======== DATA UNDER STUDY ========
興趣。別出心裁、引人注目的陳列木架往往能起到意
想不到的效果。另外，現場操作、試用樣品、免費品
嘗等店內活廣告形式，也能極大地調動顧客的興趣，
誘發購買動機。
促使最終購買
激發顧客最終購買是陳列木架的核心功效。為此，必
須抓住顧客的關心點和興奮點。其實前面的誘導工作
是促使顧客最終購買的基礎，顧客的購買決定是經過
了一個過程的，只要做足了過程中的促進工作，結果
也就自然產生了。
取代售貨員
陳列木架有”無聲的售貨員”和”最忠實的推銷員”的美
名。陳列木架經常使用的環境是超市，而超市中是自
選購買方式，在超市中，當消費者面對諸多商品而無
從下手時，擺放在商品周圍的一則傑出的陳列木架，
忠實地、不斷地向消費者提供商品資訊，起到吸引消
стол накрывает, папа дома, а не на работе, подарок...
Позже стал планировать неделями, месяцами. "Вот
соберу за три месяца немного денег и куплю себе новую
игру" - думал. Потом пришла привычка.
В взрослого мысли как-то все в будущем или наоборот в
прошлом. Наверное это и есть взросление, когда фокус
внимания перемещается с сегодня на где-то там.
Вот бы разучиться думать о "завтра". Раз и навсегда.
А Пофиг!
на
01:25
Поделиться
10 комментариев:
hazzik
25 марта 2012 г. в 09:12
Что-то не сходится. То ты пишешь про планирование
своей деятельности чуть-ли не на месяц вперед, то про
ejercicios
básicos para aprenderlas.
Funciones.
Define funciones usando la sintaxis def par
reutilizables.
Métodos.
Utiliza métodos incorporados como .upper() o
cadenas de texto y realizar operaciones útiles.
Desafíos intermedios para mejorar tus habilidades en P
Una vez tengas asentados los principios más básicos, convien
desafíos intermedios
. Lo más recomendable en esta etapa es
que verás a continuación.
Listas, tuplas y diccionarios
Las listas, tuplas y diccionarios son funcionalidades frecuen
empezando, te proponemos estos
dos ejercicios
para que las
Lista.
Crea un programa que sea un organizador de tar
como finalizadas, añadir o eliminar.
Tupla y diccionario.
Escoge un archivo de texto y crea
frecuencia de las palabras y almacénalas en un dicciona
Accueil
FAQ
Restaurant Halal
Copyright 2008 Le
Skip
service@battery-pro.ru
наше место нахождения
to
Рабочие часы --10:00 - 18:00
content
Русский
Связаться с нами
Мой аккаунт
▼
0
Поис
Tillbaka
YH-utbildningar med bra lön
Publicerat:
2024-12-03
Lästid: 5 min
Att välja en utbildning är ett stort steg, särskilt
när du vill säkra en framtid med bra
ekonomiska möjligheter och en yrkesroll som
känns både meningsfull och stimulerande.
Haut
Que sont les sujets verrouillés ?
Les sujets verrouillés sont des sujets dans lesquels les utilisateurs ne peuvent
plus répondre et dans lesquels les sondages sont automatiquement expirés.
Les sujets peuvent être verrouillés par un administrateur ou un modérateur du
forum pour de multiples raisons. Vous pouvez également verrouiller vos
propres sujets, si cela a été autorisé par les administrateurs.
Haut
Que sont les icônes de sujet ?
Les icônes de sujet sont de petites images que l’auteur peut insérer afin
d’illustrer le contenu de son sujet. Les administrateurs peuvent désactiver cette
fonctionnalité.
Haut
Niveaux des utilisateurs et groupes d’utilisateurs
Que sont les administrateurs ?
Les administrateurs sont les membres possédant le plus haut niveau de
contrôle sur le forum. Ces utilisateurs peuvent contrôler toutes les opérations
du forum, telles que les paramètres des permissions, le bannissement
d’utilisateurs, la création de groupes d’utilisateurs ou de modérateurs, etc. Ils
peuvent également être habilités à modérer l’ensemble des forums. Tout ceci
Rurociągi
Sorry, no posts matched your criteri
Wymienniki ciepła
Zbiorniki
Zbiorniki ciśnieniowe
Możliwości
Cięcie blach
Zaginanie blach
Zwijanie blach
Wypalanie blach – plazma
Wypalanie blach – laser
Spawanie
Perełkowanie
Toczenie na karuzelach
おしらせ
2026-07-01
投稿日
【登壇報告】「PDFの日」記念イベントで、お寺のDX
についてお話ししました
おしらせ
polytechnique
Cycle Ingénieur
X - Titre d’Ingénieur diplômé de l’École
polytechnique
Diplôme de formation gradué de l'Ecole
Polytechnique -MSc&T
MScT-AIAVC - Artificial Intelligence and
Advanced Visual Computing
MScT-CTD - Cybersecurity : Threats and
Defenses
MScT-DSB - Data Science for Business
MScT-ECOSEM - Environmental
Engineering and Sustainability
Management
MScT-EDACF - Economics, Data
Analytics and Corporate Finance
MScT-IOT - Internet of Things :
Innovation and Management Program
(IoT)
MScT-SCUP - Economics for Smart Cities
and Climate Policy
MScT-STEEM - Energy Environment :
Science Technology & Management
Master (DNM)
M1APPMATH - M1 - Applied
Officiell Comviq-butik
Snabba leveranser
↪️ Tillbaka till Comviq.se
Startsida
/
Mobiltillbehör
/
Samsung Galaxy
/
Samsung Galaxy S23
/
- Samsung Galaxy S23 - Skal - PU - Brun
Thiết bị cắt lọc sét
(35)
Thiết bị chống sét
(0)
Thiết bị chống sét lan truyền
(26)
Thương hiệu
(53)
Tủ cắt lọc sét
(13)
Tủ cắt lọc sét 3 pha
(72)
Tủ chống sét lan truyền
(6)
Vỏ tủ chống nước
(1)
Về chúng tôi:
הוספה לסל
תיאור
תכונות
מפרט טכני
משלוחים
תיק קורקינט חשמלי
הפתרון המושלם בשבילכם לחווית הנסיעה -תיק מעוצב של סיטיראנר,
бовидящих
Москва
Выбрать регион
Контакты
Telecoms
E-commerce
========
YOUR INSTRUCTIONS -
Scan the data above and report each line in which "icônes" is present.

THE COMPLETED TASK -
Que sont les icônes de sujet ?
Les icônes de sujet sont de petites images que l’auteur peut insérer afin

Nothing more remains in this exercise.